_本文_
━━━━━━━━━━

オフィス・ライトハウス
ポジティブ心理学実践ワーク
ネガティブ感情の対処法

書いて解きほぐすネガティブ感情シリーズ① 「認知のゆがみ」を発見する

怒り、自己嫌悪、自己否定、失望、嫉妬等様々なネガティブな感情があります。いや~な気持ち、心の中がざわざわして、鬱々とした気持ち。あるいは、自分や他人を攻撃したくなるような激しい波立つ感情。そのような感情を書いて整理することで解きほぐしていきましょう。
まず、あらゆる種類のネガティブ感情への対応に使える方法を紹介します。それは自分の「認知のゆがみ」を見つける方法です。

私達は出来事に対し、その出来事を瞬時に自分の中で解釈し、その事件に対する反応(心理的反応や身体的反応)を決定します。その「瞬時に自分の中で解釈」する時に、自分の中に埋め込まれた思い込みや、無意識の習慣化された考えが影響し、私達の反応を決定していきます。「瞬時」に行われるので、通常は意識できません。ですから「書くこと」で自分の中の思い込みや無意識の考えをあぶり出していくのです。

ネガティブな感情を感じたら、ノートに6つの項目を書きます。

  1. 状況
  2. 感じた感情の種類
  3. 自動的に浮かんだ思考
  4. 認知のゆがみ
  5. 合理的な反応
  6. 合理的な反応を認識した後の変化

です。

━━━━━━━━━━

_参考資料_

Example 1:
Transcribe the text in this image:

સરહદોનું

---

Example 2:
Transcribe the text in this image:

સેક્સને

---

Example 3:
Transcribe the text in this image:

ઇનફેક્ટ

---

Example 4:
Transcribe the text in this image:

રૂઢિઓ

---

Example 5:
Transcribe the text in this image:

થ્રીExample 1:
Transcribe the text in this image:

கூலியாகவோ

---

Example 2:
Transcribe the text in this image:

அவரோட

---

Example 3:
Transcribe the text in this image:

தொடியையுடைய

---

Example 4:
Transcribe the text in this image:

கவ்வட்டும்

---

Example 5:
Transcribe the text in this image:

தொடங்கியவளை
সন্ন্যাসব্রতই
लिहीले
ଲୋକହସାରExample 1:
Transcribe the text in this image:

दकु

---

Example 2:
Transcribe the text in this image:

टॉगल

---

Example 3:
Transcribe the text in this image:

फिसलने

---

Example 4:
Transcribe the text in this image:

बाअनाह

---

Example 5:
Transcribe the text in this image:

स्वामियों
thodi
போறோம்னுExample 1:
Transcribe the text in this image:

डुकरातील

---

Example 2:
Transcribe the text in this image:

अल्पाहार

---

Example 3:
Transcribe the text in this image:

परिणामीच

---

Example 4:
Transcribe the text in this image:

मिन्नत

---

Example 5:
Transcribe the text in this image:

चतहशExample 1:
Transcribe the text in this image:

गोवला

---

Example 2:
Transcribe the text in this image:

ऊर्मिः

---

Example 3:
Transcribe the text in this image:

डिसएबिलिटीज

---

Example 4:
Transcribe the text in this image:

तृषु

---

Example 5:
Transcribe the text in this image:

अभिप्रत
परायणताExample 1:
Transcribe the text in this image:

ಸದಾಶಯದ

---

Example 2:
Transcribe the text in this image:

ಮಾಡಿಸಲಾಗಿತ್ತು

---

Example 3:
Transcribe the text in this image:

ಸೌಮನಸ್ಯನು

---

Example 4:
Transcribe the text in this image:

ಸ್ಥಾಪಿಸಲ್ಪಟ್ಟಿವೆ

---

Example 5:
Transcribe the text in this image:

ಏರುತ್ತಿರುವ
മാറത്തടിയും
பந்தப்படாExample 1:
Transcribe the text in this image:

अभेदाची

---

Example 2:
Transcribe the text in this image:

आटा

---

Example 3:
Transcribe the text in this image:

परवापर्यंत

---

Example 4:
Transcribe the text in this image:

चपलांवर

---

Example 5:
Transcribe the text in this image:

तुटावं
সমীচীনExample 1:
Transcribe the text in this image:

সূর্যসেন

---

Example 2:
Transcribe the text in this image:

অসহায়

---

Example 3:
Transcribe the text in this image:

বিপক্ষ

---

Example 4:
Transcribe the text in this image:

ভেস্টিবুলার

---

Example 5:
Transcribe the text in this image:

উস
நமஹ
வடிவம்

━━━━━━━━━━

_演習 1_
ネガティブ感情の対処法を扱った本文について、次の問いに答えてください。解答も同じく (a)、(b)、(c) を付けて一行ずつ記してください。
(a) あらゆる種類のネガティブ感情への対応に使える方法として紹介されているのは、何を見つける方法ですか。
(b) 出来事を「瞬時に自分の中で解釈」する働きは、通常どうであると述べられていますか。
(c) ノートに書く6つの項目のうち、3番目の項目は何ですか。
_演習 2_
ネガティブ感情の対処法を扱った本文を、最後の「です。」の後から引き継いで書き進めてください。

_解答例 1_
(a) 自分の「認知のゆがみ」を見つける方法です。
(b) 瞬時に行われるので、通常は意識できないと述べられています。
(c) 自動的に浮かんだ思考です。

_解答例 2_
例えば、仕事で顧客に営業の電話をかけたら「忙しい時にそんな電話してくるな!」と怒鳴られて電話をガチャン!と切られた場合を考えてみましょう。

そんな状況になったら誰でも怒りや落ち込みを覚えますよね。いつもならそこで自分のネガティブな感情がどんどん膨れ上がって、嫌な気分になるところですが。一呼吸して、その出来事について紙に6つ項目を書いてみます。

まずは最初の3つの項目を書いてみます。

  1. 状況
    顧客Aに営業の電話をしたら忙しい時に電話してくるなと怒鳴られ、電話を一方的に切られた。
  2. 感じた感情の種類
    怒り80%。落胆20%。
  3. 自動的に浮かんだ思考
    Aはなんて失礼なヤツなんだ!いくら客だからといってあんな態度を取っていいはずがない!自分はAに軽んじられている。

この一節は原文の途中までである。